__WHAT THIS TASK INVOLVES__.
Which lines in the data below contain the word "wall"? Pull each of them out.

╔══

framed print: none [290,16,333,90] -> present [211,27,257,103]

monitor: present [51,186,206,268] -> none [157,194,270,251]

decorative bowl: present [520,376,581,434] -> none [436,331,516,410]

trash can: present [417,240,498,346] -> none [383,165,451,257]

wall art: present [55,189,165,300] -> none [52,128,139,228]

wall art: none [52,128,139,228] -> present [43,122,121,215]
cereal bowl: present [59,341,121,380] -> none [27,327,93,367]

╚══

__TASK ANSWER__.
wall art: present [55,189,165,300] -> none [52,128,139,228]
wall art: none [52,128,139,228] -> present [43,122,121,215]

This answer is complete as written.